Google AdWords and other search marketing platforms offer pricing discounts for ads that offer high relevance (read: make searchers happy). One means for doing this is to offer higher Quality Scores to ads with high AdWords click-through rates:

It has been seen that if the ads are highly relevant to the queries that online shoppers are making, various search marketing platforms including Google AdWords offer pricing discounts. To achieve such a thing, one needs good Quality scores which can be easily elevated by making sure that the click-through rates are higher. Why? This is because:

  • Higher CTR means users are finding your ads relevant to what they are searching, therefore, higher CTR will lead to a higher quality score, and
  • High-quality scores further make it easier for the merchants to maintain ad positions even at lower costs.

Additionally, if you are advertising on relevant queries, achieving a high click-through rate means that you are driving the highest possible number of people to your offering.

Therefore a higher click-through rate means that you are succeeding in getting a higher number of clicks, and by using relevant keywords, you can also maintain it.

Now, what is considered a High CTR?

Giving one answer to this question is really difficult because, as of now, it is still a debatable topic. Even Yahoo’s answer to the question ‘what should be the CTR for a campaign?’ just says ‘it depends’. And true, the CRT not only depends on the way your ad has been displayed but also, on the rankings that your ad gets on the search page. And thus can vary from campaign to campaign.

Therefore there is no exact figure that can be deemed as a good Click-through Rate.
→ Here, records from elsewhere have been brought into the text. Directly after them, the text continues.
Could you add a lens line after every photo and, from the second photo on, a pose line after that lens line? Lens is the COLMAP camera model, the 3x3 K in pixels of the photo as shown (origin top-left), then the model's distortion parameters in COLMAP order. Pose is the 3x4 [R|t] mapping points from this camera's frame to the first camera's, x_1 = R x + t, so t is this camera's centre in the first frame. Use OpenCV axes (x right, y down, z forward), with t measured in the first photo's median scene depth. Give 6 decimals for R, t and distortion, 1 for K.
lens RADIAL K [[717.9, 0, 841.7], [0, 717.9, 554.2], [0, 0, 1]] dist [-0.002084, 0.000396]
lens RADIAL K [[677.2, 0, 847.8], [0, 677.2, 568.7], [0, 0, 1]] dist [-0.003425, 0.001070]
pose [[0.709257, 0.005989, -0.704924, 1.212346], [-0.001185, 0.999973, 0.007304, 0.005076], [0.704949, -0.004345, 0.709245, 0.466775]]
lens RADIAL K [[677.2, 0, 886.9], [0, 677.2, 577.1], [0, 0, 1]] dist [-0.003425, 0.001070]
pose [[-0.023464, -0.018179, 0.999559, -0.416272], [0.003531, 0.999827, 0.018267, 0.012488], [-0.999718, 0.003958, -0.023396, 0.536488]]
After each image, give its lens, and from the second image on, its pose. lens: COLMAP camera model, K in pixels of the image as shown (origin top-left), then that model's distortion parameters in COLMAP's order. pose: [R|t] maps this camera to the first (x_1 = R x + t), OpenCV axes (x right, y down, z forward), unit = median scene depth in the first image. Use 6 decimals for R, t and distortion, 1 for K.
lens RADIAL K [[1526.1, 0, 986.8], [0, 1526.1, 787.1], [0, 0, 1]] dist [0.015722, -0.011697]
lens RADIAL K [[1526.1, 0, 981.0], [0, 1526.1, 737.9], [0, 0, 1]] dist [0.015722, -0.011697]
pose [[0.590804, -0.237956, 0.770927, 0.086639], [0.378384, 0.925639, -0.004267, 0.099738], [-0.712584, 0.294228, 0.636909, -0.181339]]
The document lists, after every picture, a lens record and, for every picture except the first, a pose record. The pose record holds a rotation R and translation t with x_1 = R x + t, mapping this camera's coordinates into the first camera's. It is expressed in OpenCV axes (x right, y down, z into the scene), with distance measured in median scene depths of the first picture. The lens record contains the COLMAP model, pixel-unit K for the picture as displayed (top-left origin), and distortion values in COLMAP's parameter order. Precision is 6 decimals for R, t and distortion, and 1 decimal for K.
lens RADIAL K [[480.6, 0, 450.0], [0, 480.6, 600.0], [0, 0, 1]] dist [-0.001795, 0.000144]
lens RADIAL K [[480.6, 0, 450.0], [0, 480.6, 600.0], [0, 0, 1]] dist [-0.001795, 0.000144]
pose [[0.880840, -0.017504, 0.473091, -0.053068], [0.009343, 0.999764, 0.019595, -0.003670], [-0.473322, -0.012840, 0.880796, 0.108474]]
Moreover, where average CTR tends to vary as per industry, expected CTR is known to depend on various factors like your ad’s ranking.

The following figure shows average CTR for 20 most common industries

It has been seen that the average CTR in case of AdWords for search and display is 1.91% and 0.35%. But since it is just an average, a good AdWords CTR can be anything between 4-5% when it comes to search and 0.5 to 1 % in case of display network.

Here is a calculator through which you can easily measure your CTR and can decide whether your CTR is lower or higher than the industry average:

Can Higher CTRs be sometimes bad for business?

Yes! A higher CTR can be bad for business especially if the keywords that you are using are not related to your business and are never really going to bring in sales. How? Here are a few reasons:

  • If you are ranking for the wrong or irrelevant keywords, it is highly unlikely that the user who clicks on the ad will actually buy anything. But since you are paying for that click, it is not generating any sales & therefore this type of ad spends is not at all profitable!
  • If you are ranking good for the right keywords, but their prices are too high, they are also not good for profits even if they are converting well.

Hence make sure that the keywords (that you are targeting) for which you want a higher CTR, they are:

  • Relevant: The keywords you are using for your ad text as well as landing pages should be as per the product(s) that you are offering.
  • Cost-effective: Prohibit the keywords which are of no use and hence are not contributing to conversions

How to Achieve Strong CTR for your PPC Ads

Higher Click-through-rates means a high-Quality score which is the direct indication of success in PPC.

But note that this all also depends on the keywords you are targeting, and how cost-effective your clicks are. And in the end, it all comes down to:

  • Your ability to target and use ‘more searched’ relevant keywords in your ads
  • Your aptitude to integrate keywords with the text in your ad and landing pages.
  • Your insightful use and creation of keyword groups for closer targeting.